Subodh Kant Sahay, Union minister of state for food processing, who accompanied Jaiswal, kept the suspense alive by accusing the government of lacking “administrative zeal”.

While the Congress supports the Koda government, he added, the party could also catch the state government by the scruff of its neck. “We will not remain mute spectators to what is happening in Jharkhand. Both SPs and MPs are getting killed. We will not allow this to continue here,” fumed Sahay.

The motive of the assassination appeared more complex as the JMM smelt a “political conspiracy” behind the killing. Even other political parties hinted at the possibility of infighting within the JMM leading to the killing.

A section within the JMM claimed the MP had incurred the wrath of the Maoists by refusing to pay levy for the large number of petty contracts that he and his men had cornered in the area.

The assassination raised a number of questions. The MP, it is claimed, did not inform the police of his movement. Police top brass also wondered, on condition of anonymity, why he took only four of the 12 armed guards at his disposal.

Not that it would have made much difference, judging by the way the commandos were overpowered and killed. All the four or five commandos with the MP — confusion prevailed about the figure till late in the evening — apparently stood behind the MP and were intent in watching the football match. The Maoists, who had mingled with the spectators, crept up from behind and overpowered them without resistance.

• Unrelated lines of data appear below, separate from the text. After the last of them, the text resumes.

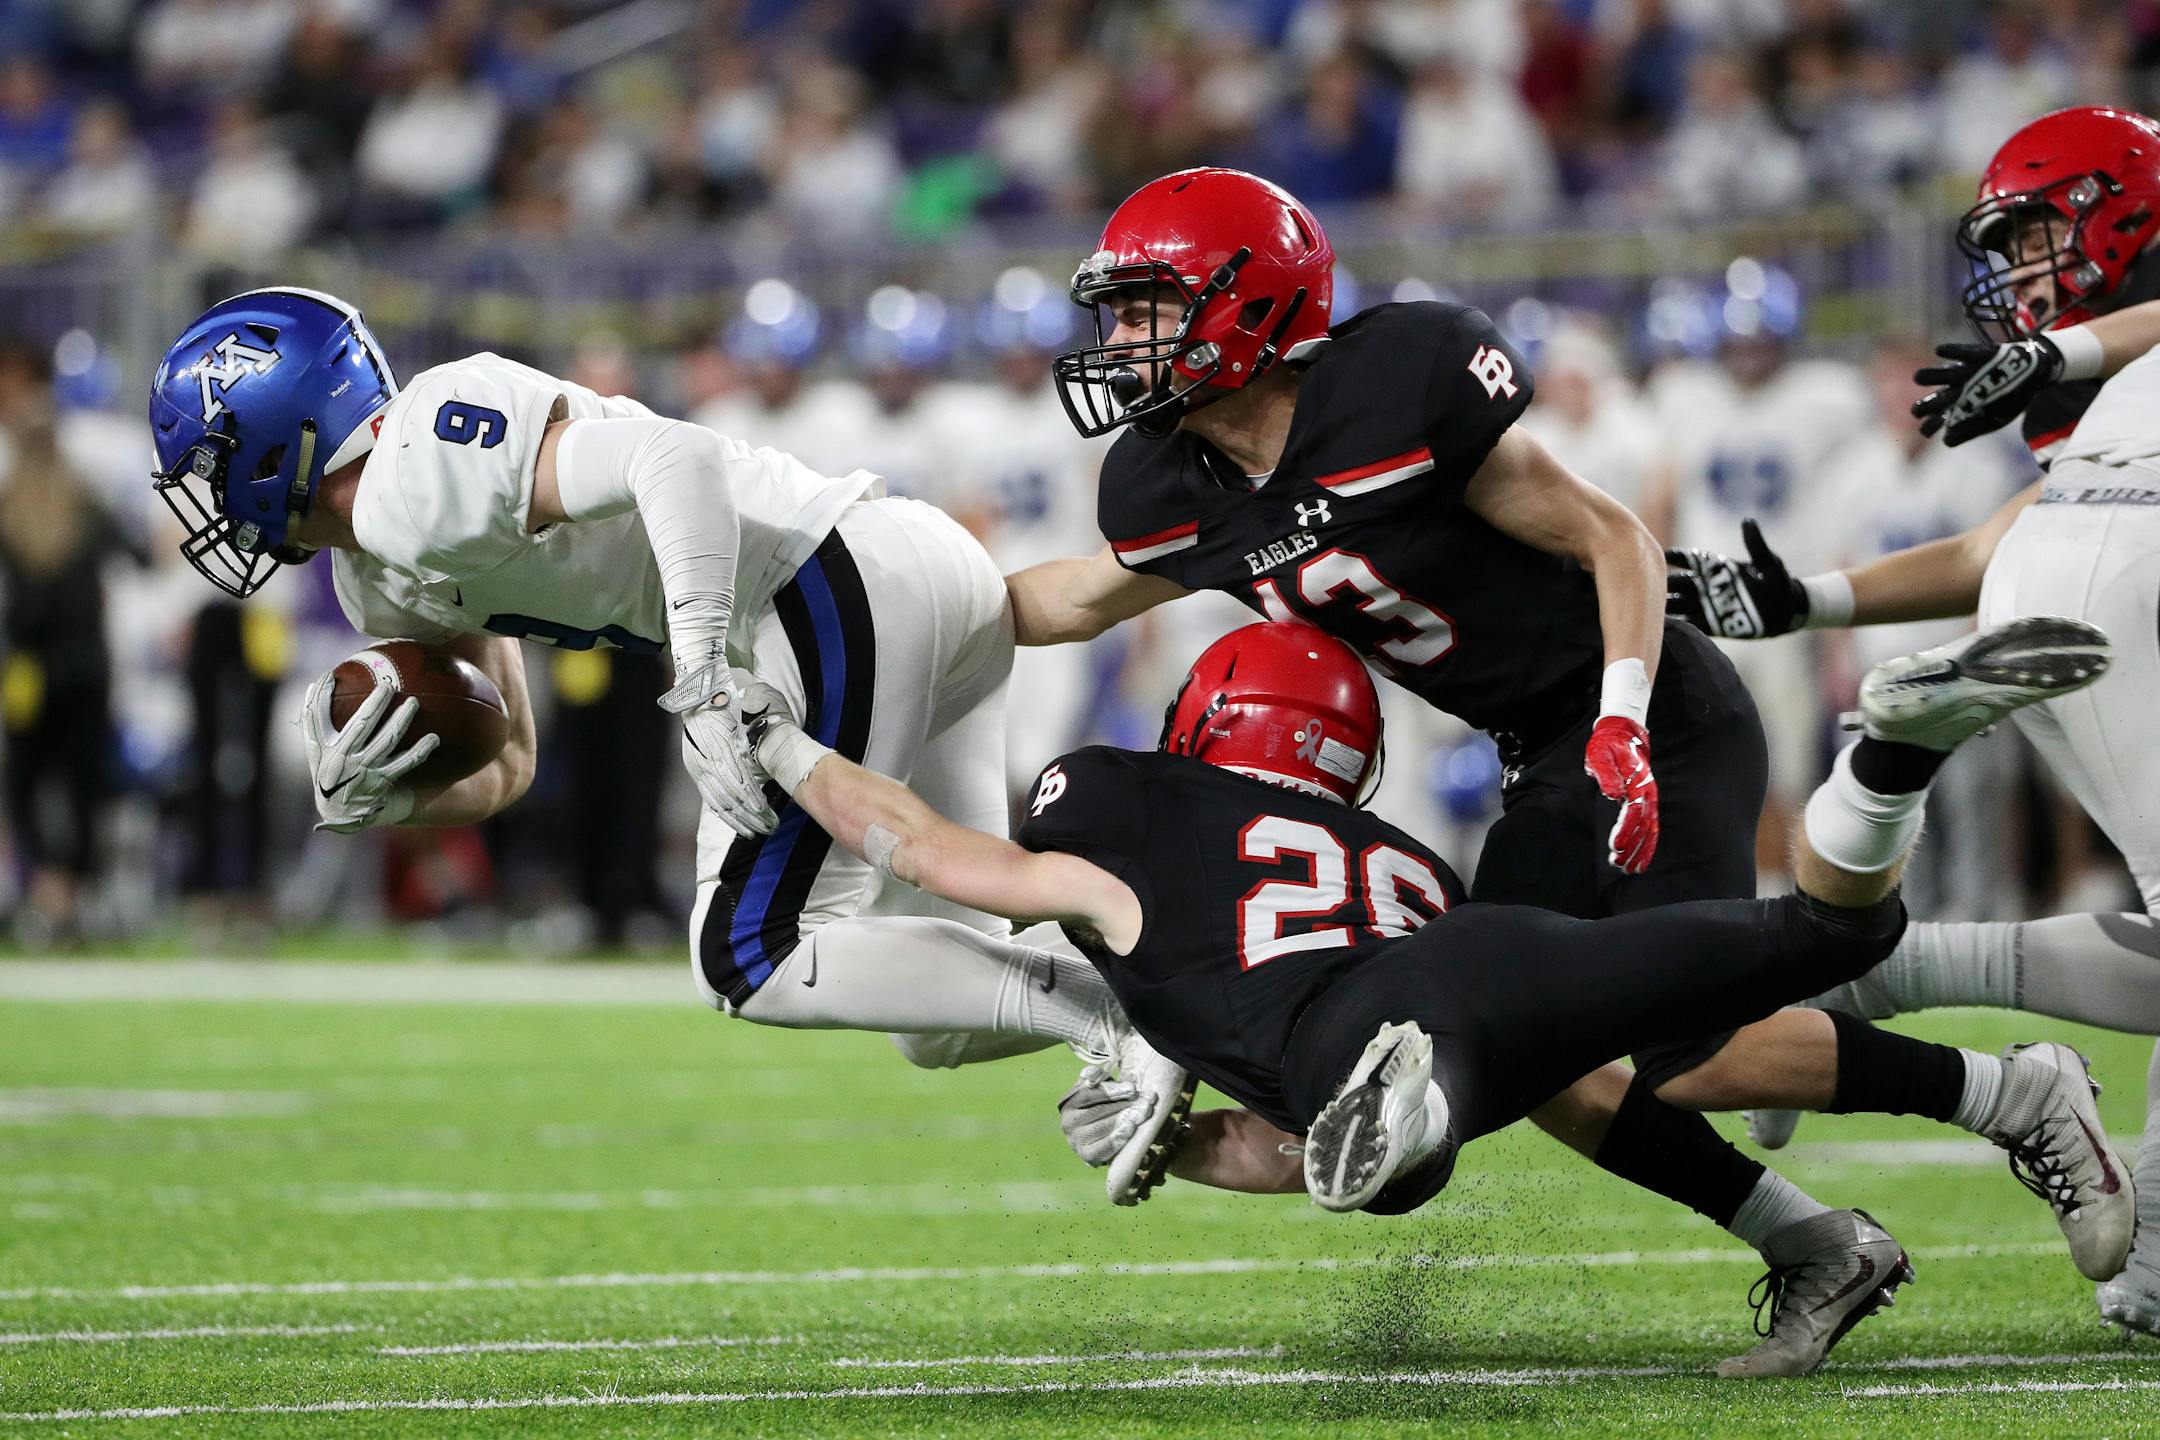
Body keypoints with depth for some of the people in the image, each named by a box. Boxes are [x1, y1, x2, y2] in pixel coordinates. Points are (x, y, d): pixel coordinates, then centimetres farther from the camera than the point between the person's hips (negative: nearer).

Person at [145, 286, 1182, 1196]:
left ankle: (1113, 1013, -16)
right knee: (945, 1018, 11)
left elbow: (669, 458, -26)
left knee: (750, 961, -10)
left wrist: (706, 688, -30)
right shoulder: (383, 572, 17)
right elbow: (501, 768, 20)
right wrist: (370, 802, -2)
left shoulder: (417, 477, -15)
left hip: (851, 587, -10)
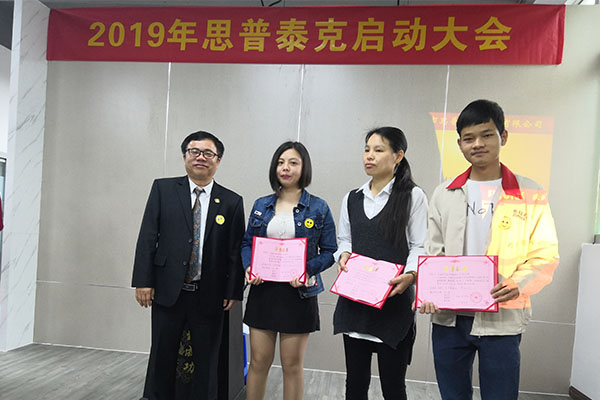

According to one eyewitness report, the two commandos who got killed had actually tried to escape after losing their weapons. Police acknowledged deficiencies in training while admitting that the commandos’ inability to fire even a single retaliatory shot had shocked them.

Even more intriguing is the claim of the organisers that the football final had been reduced to a 40-minute affair because the MP arrived “very late” and the light was fading. There were 4,000-5,000 spectators, according to eyewitnesses, and the final was originally scheduled to last the usual 90 minutes. But the MP arrived at 5.30 pm and with dusk creeping in fast, there was no way the match could have been completed.

Sonaram Soren, the organiser who had persuaded the MP to attend the final, was not at the spot when the Maoists killed the latter. Soren claimed he had gone inside the club building, next to the football field, “looking for a camera”. He heard the shots, emerged from the “club-house” and learnt that the MP had been shot. He was so scared that he fled the spot, Soren said.